● **Hardware design source files**
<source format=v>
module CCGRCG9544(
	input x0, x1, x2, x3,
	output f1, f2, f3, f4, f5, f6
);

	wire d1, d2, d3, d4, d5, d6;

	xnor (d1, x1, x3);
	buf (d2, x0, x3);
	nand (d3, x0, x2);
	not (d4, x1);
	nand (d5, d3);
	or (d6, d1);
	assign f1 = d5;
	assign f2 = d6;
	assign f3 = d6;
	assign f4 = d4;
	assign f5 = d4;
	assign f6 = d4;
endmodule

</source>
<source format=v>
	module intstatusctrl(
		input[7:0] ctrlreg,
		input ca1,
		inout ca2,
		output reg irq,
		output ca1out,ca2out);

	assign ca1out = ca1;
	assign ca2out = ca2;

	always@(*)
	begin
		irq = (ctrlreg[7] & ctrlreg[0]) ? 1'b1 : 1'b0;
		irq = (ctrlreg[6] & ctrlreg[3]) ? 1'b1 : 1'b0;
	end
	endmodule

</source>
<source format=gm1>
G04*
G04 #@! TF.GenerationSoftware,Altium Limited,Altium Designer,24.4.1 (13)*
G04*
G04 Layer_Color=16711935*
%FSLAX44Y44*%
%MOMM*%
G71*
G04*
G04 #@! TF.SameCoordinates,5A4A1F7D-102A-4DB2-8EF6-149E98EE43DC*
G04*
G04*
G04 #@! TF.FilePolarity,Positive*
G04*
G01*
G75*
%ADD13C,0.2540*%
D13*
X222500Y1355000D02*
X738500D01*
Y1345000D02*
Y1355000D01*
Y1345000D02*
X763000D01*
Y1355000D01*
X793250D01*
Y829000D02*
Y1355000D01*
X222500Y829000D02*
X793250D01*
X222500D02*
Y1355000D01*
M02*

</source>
==
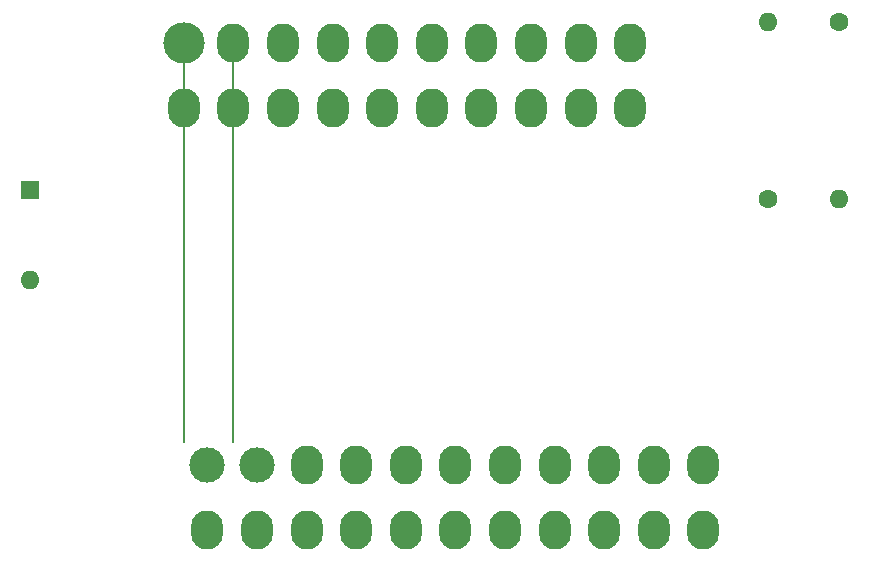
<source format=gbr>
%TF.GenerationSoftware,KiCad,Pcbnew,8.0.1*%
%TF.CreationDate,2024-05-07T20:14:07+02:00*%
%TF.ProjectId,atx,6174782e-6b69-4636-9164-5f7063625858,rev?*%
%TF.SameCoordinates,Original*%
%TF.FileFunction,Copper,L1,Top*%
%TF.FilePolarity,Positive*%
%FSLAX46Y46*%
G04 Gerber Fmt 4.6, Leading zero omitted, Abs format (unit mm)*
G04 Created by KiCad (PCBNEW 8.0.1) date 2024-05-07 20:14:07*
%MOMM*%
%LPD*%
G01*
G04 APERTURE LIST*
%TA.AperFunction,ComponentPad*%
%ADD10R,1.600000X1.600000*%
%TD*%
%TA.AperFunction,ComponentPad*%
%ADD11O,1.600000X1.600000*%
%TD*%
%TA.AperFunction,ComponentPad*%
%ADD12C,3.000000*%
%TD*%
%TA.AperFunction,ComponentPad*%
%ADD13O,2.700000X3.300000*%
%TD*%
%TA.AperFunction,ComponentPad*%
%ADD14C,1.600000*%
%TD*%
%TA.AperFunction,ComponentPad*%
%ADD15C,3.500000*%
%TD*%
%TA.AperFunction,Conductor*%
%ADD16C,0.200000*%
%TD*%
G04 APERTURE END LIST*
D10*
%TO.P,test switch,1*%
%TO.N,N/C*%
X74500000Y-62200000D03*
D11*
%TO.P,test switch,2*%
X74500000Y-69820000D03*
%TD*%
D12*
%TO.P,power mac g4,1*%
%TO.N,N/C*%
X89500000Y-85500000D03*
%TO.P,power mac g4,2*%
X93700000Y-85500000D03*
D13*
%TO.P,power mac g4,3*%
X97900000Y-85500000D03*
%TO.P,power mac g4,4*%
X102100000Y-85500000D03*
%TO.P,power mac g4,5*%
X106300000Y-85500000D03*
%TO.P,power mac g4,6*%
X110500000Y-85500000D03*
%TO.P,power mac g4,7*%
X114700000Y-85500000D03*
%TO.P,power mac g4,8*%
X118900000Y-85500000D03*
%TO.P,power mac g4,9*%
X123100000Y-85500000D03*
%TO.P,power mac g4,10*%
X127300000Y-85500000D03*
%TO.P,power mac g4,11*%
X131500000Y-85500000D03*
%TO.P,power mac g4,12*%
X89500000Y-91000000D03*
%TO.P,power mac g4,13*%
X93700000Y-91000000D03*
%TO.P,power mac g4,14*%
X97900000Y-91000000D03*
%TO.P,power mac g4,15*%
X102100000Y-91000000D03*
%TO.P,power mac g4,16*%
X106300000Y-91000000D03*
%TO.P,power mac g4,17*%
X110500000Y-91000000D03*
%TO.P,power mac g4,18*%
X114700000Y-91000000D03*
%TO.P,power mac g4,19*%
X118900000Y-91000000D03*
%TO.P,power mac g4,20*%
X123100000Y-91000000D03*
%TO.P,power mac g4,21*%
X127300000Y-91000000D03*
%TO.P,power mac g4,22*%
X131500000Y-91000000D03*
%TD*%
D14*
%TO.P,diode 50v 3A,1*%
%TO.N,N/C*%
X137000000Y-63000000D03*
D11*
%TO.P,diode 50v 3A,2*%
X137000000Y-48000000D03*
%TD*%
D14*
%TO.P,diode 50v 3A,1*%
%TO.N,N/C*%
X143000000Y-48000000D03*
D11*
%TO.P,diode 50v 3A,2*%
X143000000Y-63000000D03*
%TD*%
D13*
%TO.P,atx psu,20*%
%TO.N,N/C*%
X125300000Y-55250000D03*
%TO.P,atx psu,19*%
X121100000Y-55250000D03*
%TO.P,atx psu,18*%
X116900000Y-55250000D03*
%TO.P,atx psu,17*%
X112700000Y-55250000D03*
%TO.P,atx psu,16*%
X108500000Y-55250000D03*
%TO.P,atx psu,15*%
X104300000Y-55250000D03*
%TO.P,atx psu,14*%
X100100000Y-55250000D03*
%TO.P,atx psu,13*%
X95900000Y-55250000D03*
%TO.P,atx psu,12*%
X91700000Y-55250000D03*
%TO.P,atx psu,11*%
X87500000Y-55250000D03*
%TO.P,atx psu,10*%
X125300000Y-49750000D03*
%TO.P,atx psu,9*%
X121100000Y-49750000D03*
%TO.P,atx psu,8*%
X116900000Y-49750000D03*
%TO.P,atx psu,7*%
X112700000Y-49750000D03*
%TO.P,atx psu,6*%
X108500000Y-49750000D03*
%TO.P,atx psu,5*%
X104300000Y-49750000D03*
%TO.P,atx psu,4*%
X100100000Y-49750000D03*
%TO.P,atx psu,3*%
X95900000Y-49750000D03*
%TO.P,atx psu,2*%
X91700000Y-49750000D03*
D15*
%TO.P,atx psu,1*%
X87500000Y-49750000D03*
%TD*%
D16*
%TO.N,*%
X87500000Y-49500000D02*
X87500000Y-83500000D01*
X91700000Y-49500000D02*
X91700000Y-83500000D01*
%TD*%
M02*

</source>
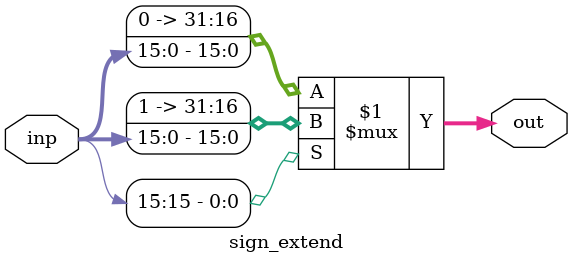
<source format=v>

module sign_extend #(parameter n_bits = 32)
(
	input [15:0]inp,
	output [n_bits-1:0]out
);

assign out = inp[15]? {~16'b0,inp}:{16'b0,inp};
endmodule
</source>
* * *
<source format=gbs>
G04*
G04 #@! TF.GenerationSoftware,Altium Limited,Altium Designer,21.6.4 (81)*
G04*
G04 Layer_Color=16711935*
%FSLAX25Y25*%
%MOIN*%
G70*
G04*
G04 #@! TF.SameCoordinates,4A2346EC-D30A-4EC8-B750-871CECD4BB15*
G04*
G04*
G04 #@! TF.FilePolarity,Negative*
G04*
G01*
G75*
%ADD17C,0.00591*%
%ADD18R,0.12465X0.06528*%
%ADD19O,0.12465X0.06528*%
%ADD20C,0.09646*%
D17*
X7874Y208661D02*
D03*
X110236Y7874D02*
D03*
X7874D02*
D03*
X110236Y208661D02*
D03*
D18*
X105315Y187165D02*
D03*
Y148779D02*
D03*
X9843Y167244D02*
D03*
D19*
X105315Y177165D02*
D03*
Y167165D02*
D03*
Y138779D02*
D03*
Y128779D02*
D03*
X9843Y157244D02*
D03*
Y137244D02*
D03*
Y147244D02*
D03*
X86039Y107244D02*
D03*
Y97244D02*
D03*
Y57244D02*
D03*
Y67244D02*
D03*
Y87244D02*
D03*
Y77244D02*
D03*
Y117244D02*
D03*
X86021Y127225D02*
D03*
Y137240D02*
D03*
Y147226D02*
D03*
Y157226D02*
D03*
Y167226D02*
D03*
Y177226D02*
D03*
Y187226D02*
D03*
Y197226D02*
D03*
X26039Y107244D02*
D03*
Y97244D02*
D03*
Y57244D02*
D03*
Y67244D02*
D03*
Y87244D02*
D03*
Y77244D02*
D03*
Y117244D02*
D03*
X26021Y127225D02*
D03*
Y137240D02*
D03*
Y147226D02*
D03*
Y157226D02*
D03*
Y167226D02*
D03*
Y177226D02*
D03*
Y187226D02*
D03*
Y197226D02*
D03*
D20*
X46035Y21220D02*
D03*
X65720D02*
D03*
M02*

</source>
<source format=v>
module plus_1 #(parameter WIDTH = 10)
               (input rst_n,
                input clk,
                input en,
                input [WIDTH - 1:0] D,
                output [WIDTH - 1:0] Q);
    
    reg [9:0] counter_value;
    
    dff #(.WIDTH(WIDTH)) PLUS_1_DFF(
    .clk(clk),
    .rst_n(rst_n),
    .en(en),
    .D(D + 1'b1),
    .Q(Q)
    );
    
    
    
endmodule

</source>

● **Task goal**
Identify the lines above that contain the word "LIST", then copy them.

● **Task solution**
G04 APERTURE LIST*
G04 APERTURE END LIST*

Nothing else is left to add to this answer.